An exact reproduction of the records is required, with all pictures omitted.
........
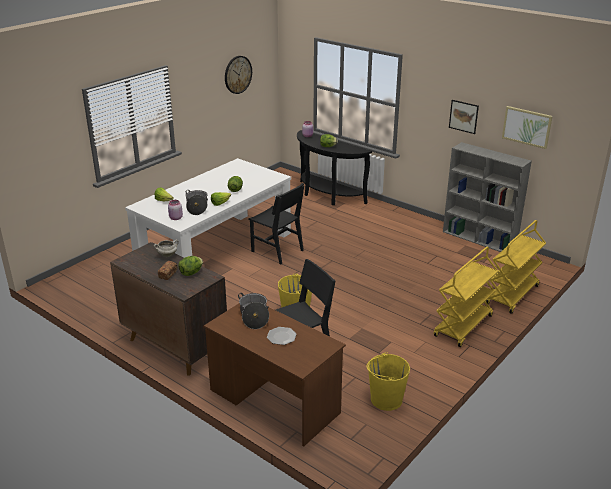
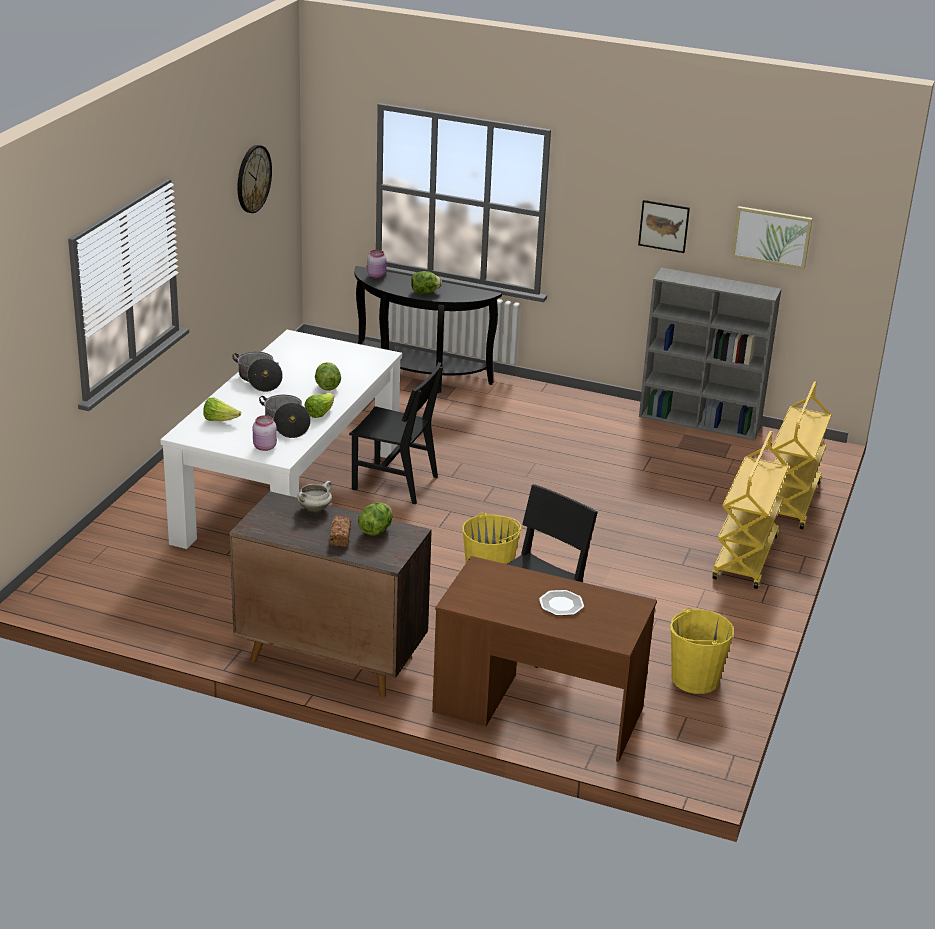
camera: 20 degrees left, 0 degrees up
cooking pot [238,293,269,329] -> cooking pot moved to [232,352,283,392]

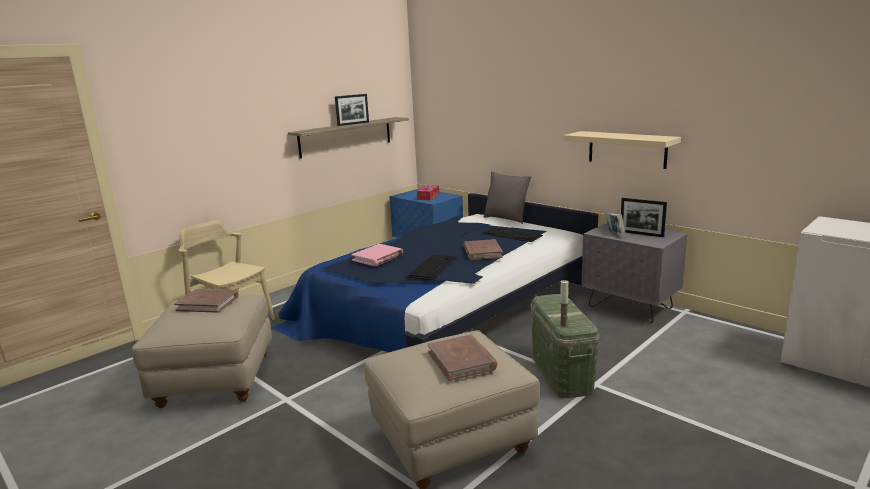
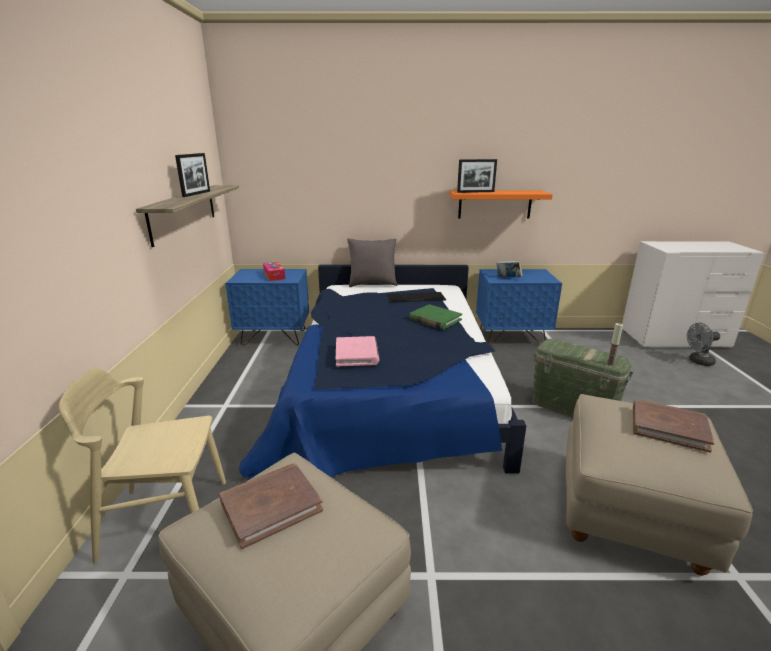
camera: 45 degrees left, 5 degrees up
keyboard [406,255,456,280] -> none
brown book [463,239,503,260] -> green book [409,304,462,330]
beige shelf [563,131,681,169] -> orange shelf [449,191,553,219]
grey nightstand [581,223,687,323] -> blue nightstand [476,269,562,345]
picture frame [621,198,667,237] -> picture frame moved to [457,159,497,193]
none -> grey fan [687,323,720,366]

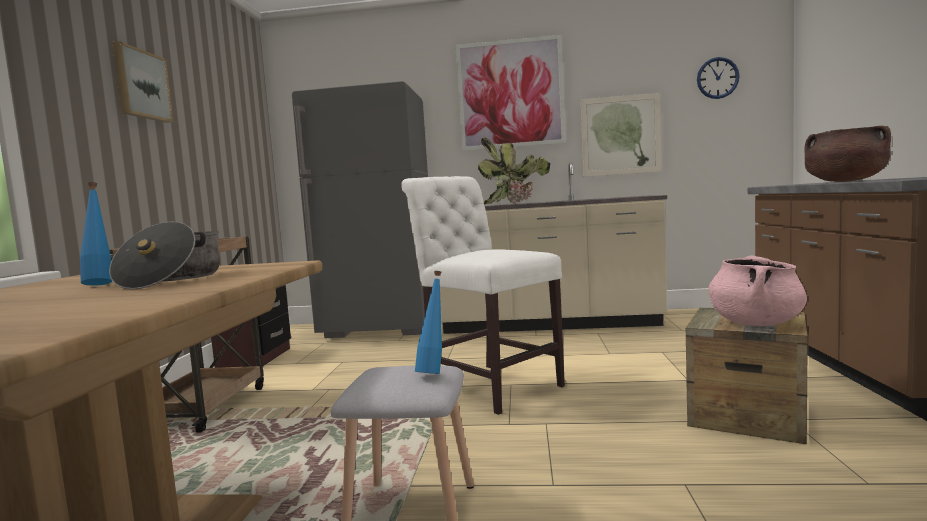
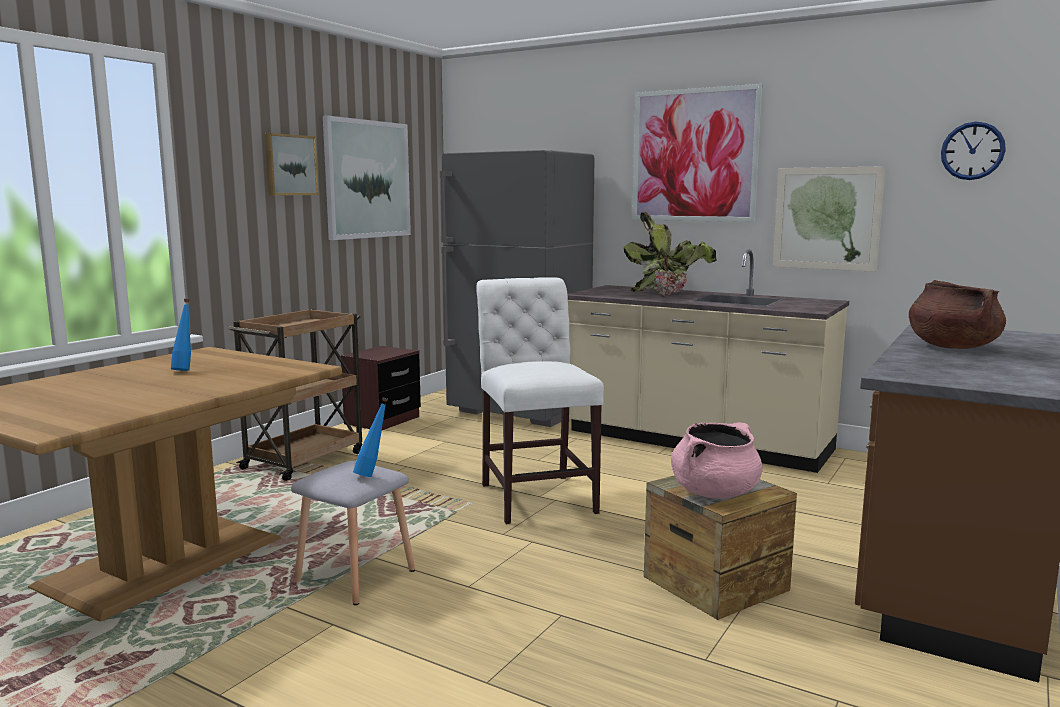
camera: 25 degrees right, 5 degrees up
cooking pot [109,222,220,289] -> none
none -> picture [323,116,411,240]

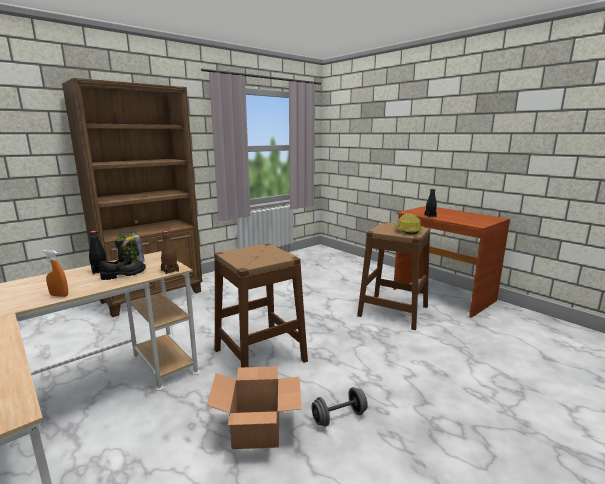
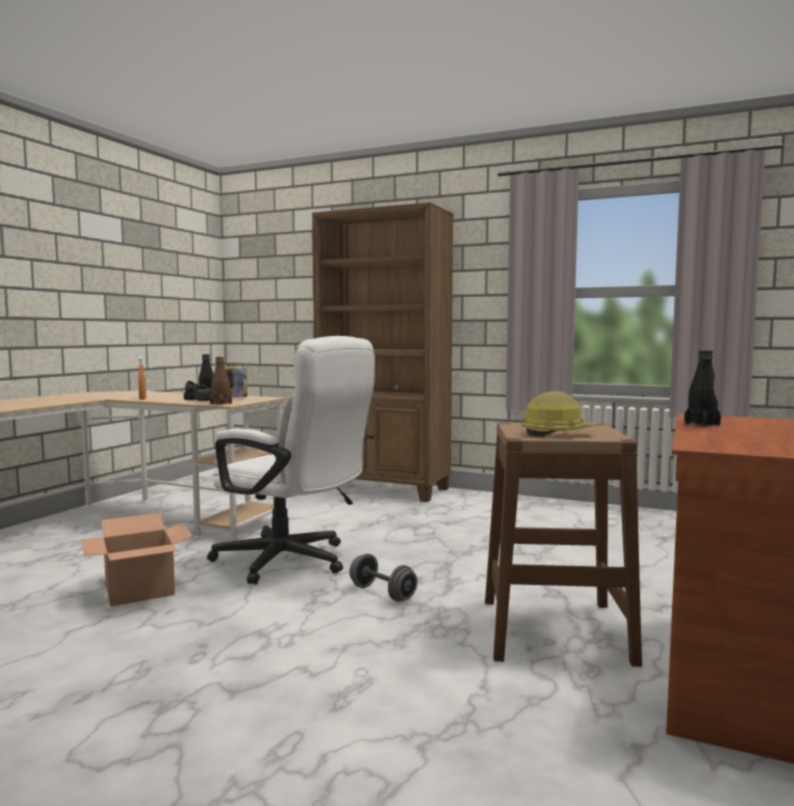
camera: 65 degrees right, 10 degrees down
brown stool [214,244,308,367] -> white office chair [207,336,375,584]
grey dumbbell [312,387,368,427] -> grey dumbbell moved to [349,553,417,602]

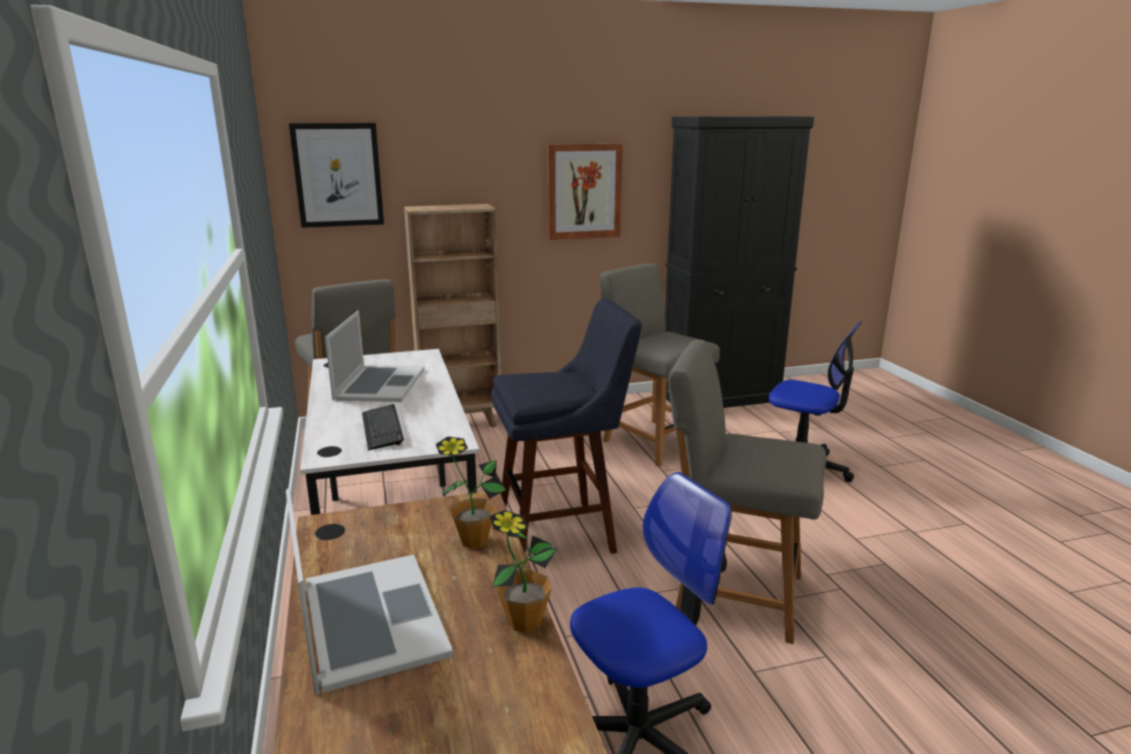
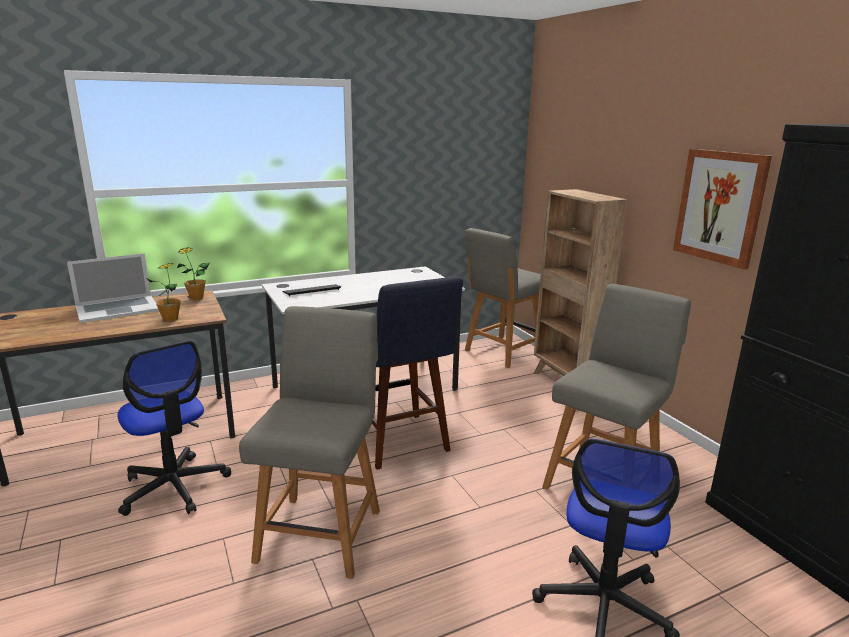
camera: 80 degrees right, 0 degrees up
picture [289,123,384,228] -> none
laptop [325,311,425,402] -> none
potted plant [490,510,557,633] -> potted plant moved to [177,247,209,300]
........
- **Final answer**
camera: 20 degrees left, 0 degrees up
cooking pot [238,293,269,329] -> cooking pot moved to [232,352,283,392]

camera: 45 degrees left, 5 degrees up
keyboard [406,255,456,280] -> none
brown book [463,239,503,260] -> green book [409,304,462,330]
beige shelf [563,131,681,169] -> orange shelf [449,191,553,219]
grey nightstand [581,223,687,323] -> blue nightstand [476,269,562,345]
picture frame [621,198,667,237] -> picture frame moved to [457,159,497,193]
none -> grey fan [687,323,720,366]

camera: 25 degrees right, 5 degrees up
cooking pot [109,222,220,289] -> none
none -> picture [323,116,411,240]

camera: 65 degrees right, 10 degrees down
brown stool [214,244,308,367] -> white office chair [207,336,375,584]
grey dumbbell [312,387,368,427] -> grey dumbbell moved to [349,553,417,602]

camera: 80 degrees right, 0 degrees up
picture [289,123,384,228] -> none
laptop [325,311,425,402] -> none
potted plant [490,510,557,633] -> potted plant moved to [177,247,209,300]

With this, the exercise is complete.